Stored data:
┄┄┄┄┄┄┄┄┄┄┄┄┄┄┄┄┄┄┄┄

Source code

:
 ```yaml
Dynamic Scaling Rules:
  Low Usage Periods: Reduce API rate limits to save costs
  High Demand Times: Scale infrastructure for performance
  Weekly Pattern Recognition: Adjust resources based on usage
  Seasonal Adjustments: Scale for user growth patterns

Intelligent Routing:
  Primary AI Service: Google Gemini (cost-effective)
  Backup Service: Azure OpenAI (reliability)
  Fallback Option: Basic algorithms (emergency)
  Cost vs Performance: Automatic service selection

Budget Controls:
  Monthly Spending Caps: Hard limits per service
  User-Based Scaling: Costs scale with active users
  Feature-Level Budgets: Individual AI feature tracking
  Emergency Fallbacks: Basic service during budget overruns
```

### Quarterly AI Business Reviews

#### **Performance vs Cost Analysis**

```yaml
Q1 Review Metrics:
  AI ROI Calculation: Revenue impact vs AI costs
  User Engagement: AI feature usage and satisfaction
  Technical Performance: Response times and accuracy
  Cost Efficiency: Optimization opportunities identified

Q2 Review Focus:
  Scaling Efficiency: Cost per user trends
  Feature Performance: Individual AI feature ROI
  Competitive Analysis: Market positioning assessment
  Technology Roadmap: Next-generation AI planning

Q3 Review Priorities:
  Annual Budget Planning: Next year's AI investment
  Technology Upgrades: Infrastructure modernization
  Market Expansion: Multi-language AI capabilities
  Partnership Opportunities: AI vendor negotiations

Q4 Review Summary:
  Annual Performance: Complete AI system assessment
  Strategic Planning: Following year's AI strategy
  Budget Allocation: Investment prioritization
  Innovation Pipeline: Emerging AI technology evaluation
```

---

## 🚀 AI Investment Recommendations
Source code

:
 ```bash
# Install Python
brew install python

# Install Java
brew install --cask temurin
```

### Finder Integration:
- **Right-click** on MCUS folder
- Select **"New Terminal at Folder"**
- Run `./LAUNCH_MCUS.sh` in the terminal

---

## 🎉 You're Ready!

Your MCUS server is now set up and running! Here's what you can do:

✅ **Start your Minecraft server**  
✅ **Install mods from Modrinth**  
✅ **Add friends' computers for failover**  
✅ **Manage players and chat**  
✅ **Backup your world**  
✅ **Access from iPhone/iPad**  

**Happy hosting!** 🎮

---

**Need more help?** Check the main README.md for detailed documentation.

┄┄┄┄┄┄┄┄┄┄┄┄┄┄┄┄┄┄┄┄

If the string "Efficiency" is in a line of the entries, pick that line out.

» Task result:
  Cost Efficiency: Optimization opportunities identified
  Scaling Efficiency: Cost per user trends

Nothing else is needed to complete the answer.